TASKS AND EXERCISES »
a) In the blog post about the Indian comic, why was the Lost Girls edition to be launched digitally on Monday? Answer in one to three sentences.
b) Print the part of the blog post on the Priya comic that runs from "Indian-American actor and" to "of the world.", word for word.

An Indian comic about a crusader against rape and sex-trafficking

The BBC ran a report about Priya, a comic from India by Dipti Mehta, about a girl motivated to fight against misogynists:
Comic crusader Priya, a gang-rape survivor who earlier campaigned against rape and acid attack, is back in a new avatar. This time she is fighting the trafficking of girls and women for sex.

The "modern-day female superhero" was first launched in December 2014, exactly two years after the horrific gang rape of a young woman on a bus in Delhi, to focus attention on the problem of gender and sexual violence in India.

In the first edition, Priya Shakti, the tiger-riding heroine challenges the stigma surrounding rape while in Priya's Mirror, the second edition, she returns to fight acid attacks.

In the latest edition - Priya and the Lost Girls - she takes on the powerful sex-trafficker Rahu, the evil demon who runs an underworld brothel city where he has entrapped many women, including Priya's sister Lakshmi.

Indian-American actor and writer Dipti Mehta, who wrote the script of the comic, draws on ancient Indian mythology to create larger-than-life fantastical characters and delivers a powerful feminist statement.
In this case, I take it this is a feminism that's anything but similar to the kind advocated by leftists in the USA, which makes no proper distinctions between innocuous sexuality and repellent sensationalist violence. However, the writer herself says:
But Priya and the other girls stand up to confront patriarchy, says Ms Mehta, "just as women have broken their silence to talk about MeToo", the campaign against sexual harassment and abuse that started in Hollywood in October 2017 and later spread to many other parts of the world.
You know, reading this, it's honestly ridiculous if she's drawing an analogy to the MeToo movement, since, as noted earlier, it's devolved into a framing/defamation movement (and at least a few in the movement were found to have made false accusations), and really was built on shaky foundations to begin with. And why describe the menace as "patriarchy"? Surely a better description would be "male supremacy" and "anti-female bigotry"?

The following is also eyebrow raising:
Some of their stories, he says, have found their way into the Lost Girls, which will be launched digitally on Monday to coincide with the start of United Nation's 16 Days of Activism Against Gender-based Violence.

DATA FOR REVIEW »
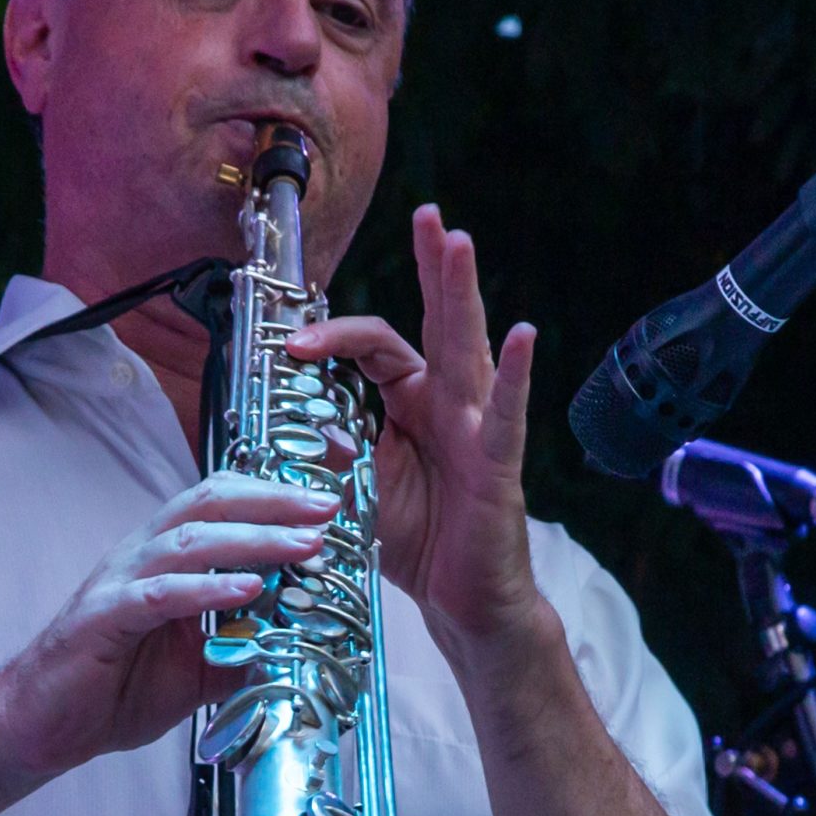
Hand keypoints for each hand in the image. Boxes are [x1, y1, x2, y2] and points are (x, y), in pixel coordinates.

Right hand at [0, 474, 340, 782]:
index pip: (220, 504)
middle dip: (273, 503)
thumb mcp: (198, 673)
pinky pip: (161, 594)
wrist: (41, 729)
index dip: (272, 497)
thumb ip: (243, 653)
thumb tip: (301, 651)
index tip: (326, 504)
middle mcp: (141, 557)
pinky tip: (248, 589)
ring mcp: (119, 583)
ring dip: (254, 540)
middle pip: (209, 504)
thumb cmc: (111, 693)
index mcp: (163, 559)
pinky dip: (207, 588)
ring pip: (190, 541)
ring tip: (304, 545)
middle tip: (326, 509)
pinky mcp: (103, 617)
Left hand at [286, 204, 544, 655]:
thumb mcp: (356, 485)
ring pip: (469, 349)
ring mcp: (479, 426)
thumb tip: (292, 420)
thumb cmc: (416, 539)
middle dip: (432, 266)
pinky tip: (524, 334)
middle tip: (427, 213)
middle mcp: (449, 402)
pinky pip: (508, 413)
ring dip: (463, 293)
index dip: (333, 338)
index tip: (290, 343)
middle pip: (436, 321)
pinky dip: (517, 373)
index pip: (375, 347)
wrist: (463, 602)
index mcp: (411, 402)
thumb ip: (329, 449)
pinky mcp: (500, 462)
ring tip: (459, 242)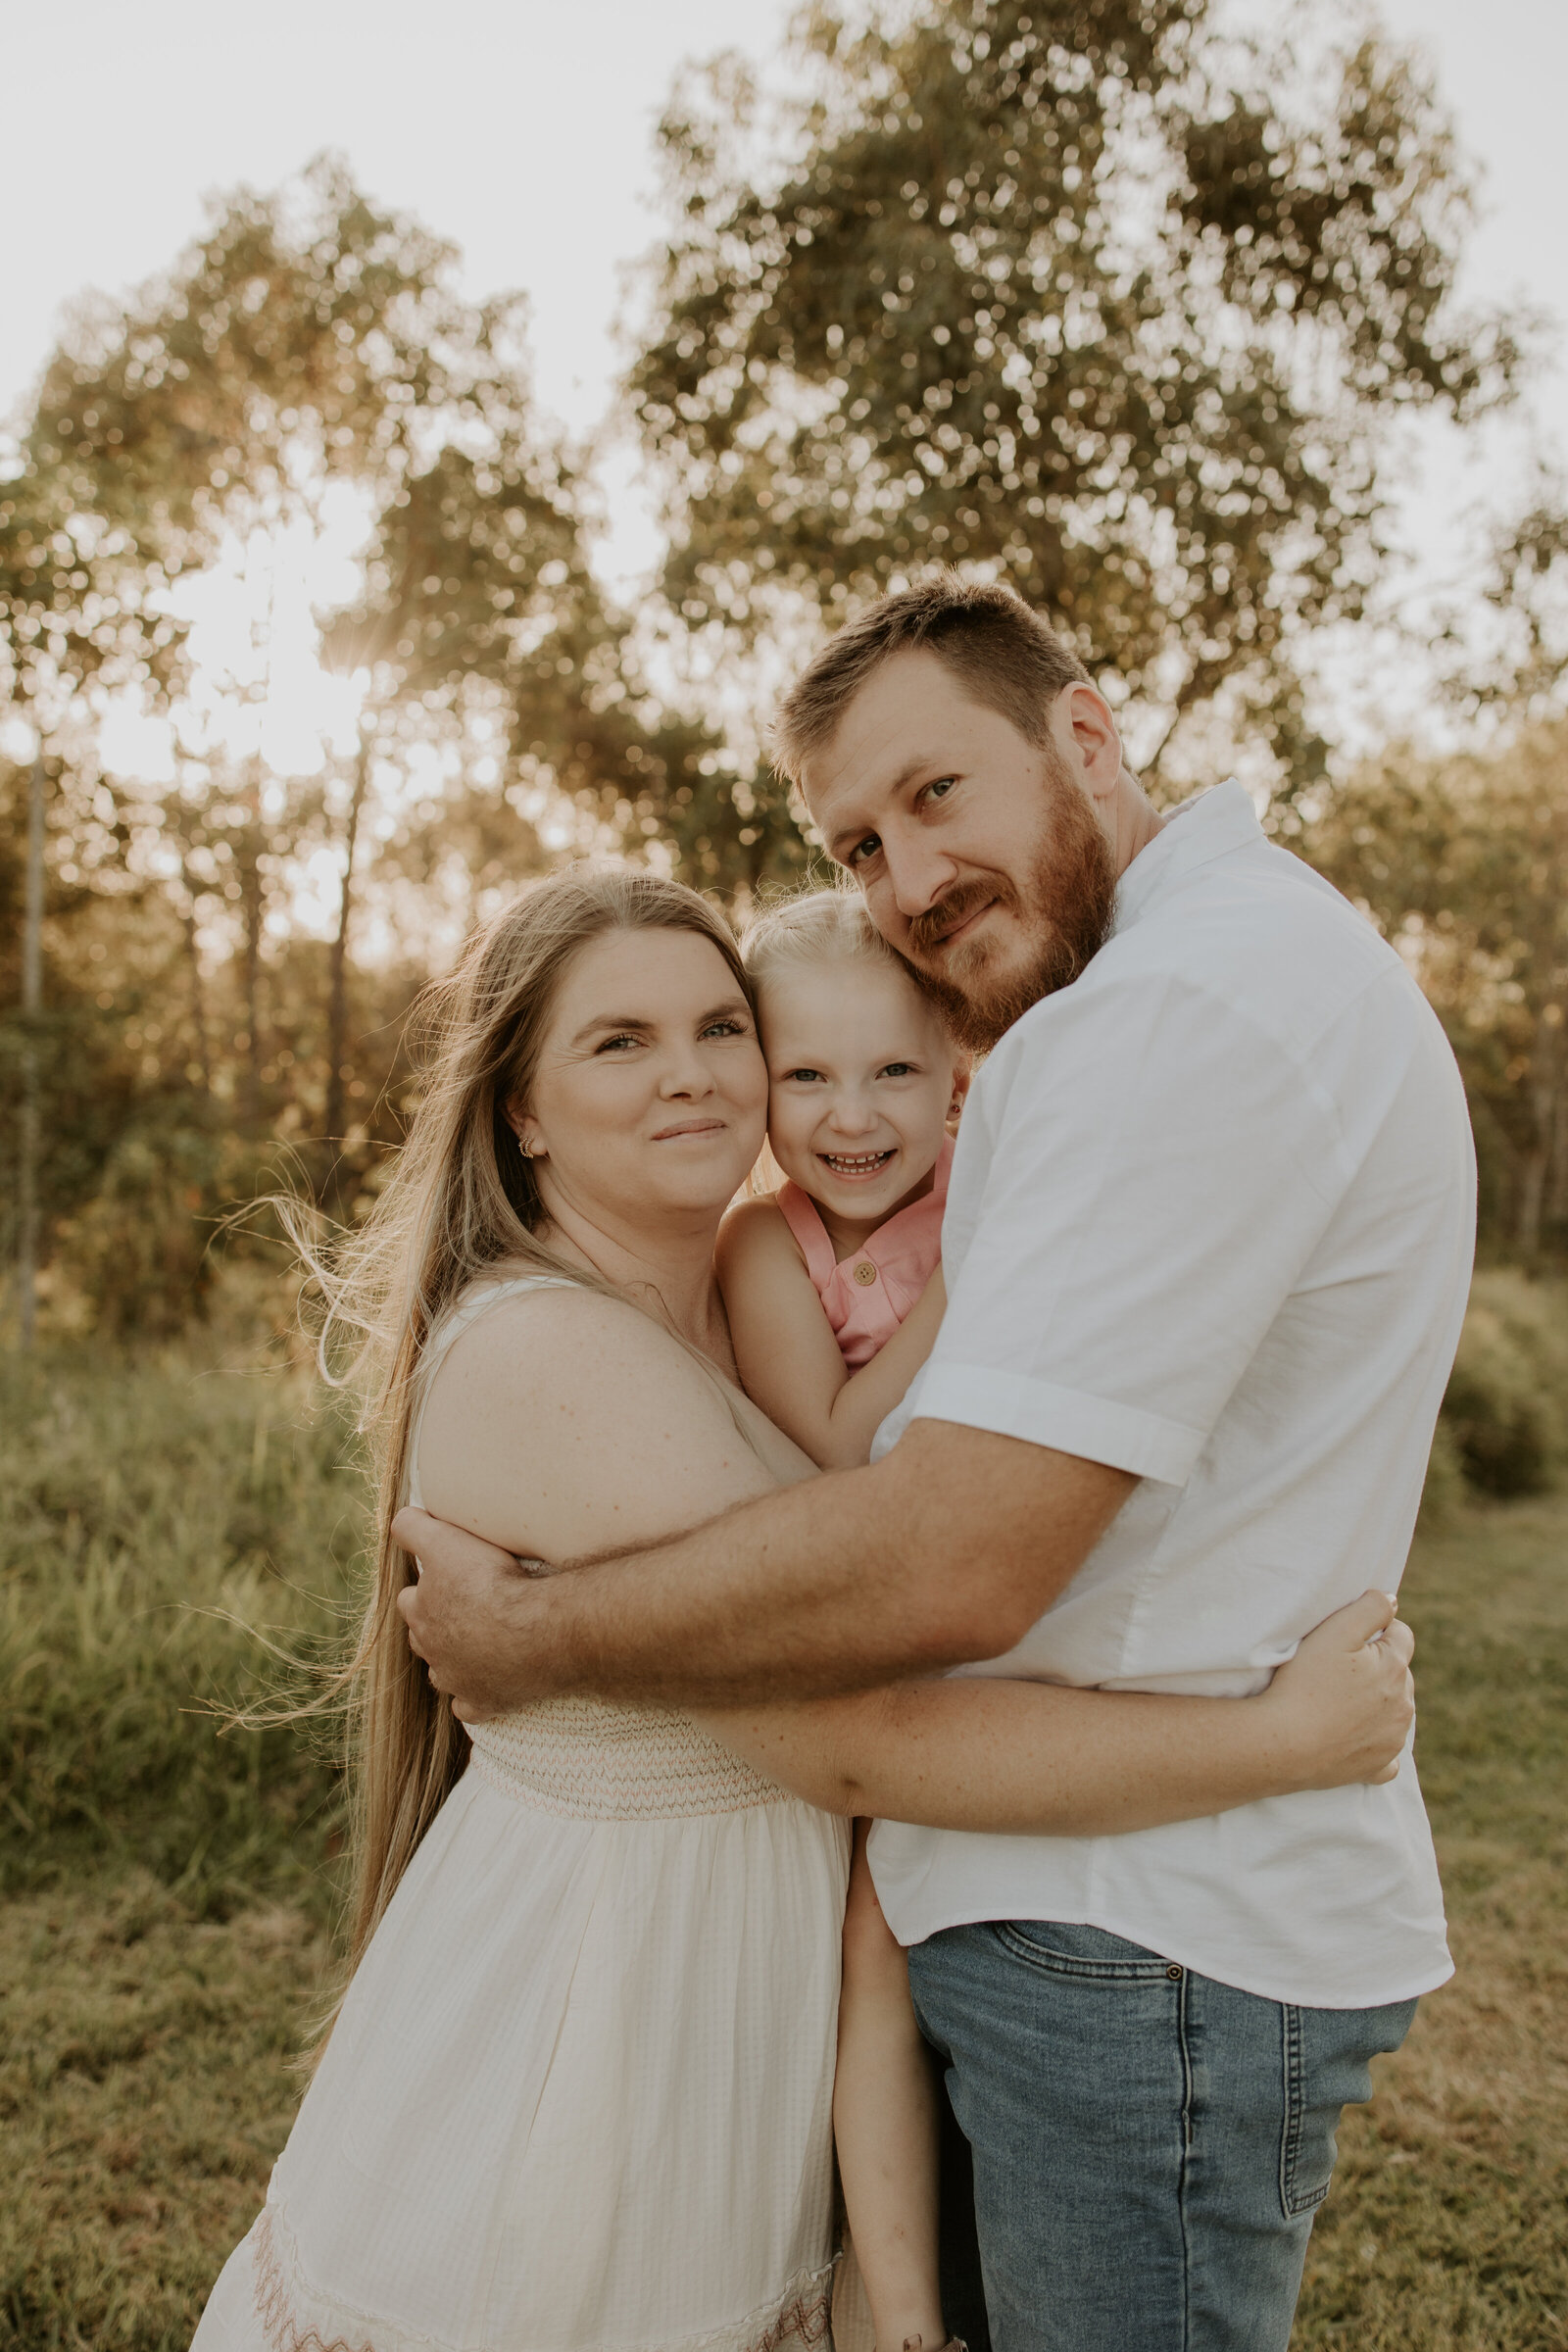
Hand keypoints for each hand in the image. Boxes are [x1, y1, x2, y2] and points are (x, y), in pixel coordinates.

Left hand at [392, 1507, 555, 1721]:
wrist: (534, 1630)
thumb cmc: (489, 1583)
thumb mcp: (445, 1541)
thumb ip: (413, 1527)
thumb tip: (398, 1517)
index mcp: (421, 1613)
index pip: (409, 1599)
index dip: (426, 1588)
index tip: (445, 1579)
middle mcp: (432, 1650)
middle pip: (422, 1638)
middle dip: (435, 1626)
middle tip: (461, 1611)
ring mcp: (457, 1681)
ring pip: (442, 1674)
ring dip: (452, 1661)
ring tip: (474, 1647)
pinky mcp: (484, 1701)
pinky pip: (469, 1707)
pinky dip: (474, 1699)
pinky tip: (485, 1687)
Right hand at [1261, 1589, 1415, 1789]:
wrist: (1284, 1743)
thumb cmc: (1305, 1682)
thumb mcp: (1335, 1631)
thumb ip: (1370, 1608)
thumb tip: (1392, 1599)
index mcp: (1396, 1668)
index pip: (1401, 1635)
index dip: (1374, 1631)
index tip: (1346, 1640)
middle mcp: (1404, 1705)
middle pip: (1399, 1673)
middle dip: (1377, 1666)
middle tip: (1336, 1671)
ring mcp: (1392, 1740)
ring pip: (1395, 1711)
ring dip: (1377, 1702)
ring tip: (1338, 1701)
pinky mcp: (1378, 1768)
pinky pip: (1389, 1756)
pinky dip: (1376, 1744)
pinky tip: (1354, 1738)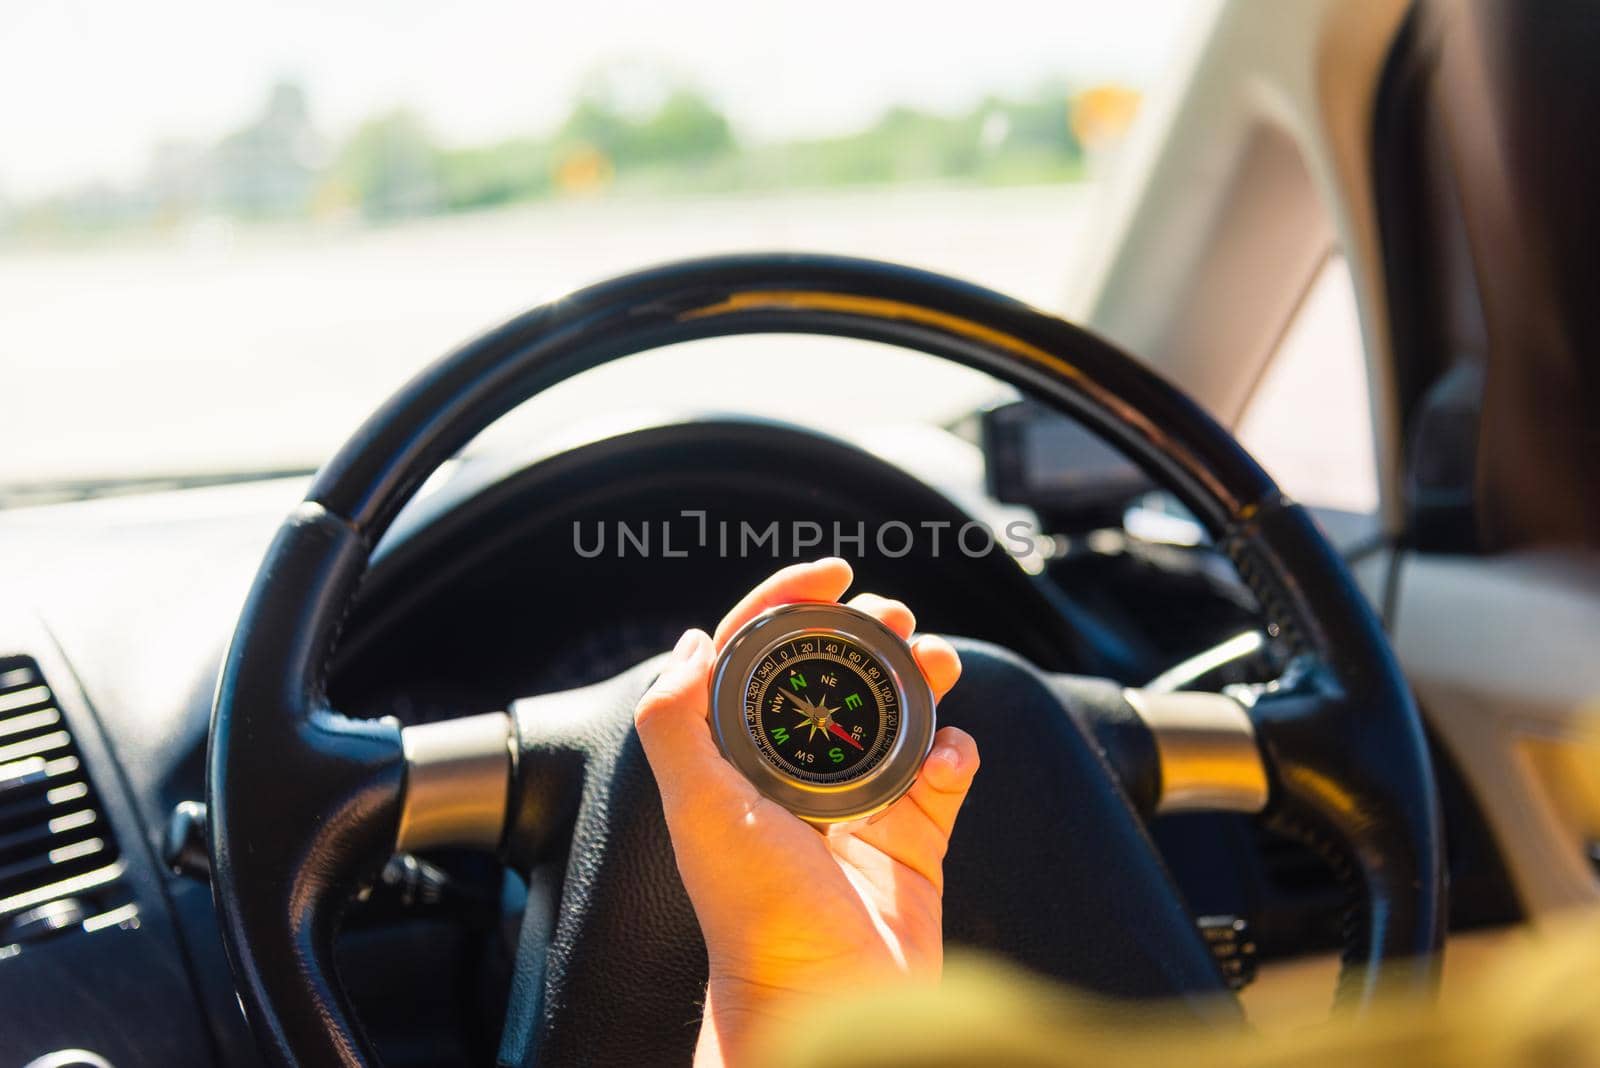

PER-TASK OUTPUTS »
a) The launch was timed to coincide with the start of the United Nations' 16 Days of Activism Against Gender-based Violence.

b)
Indian-American actor and writer Dipti Mehta, who wrote the script of the comic, draws on ancient Indian mythology to create larger-than-life fantastical characters and delivers a powerful feminist statement.
In this case, I take it this is a feminism that's anything but similar to the kind advocated by leftists in the USA, which makes no proper distinctions between innocuous sexuality and repellent sensationalist violence. However, the writer herself says:
But Priya and the other girls stand up to confront patriarchy, says Ms Mehta, "just as women have broken their silence to talk about MeToo", the campaign against sexual harassment and abuse that started in Hollywood in October 2017 and later spread to many other parts of the world.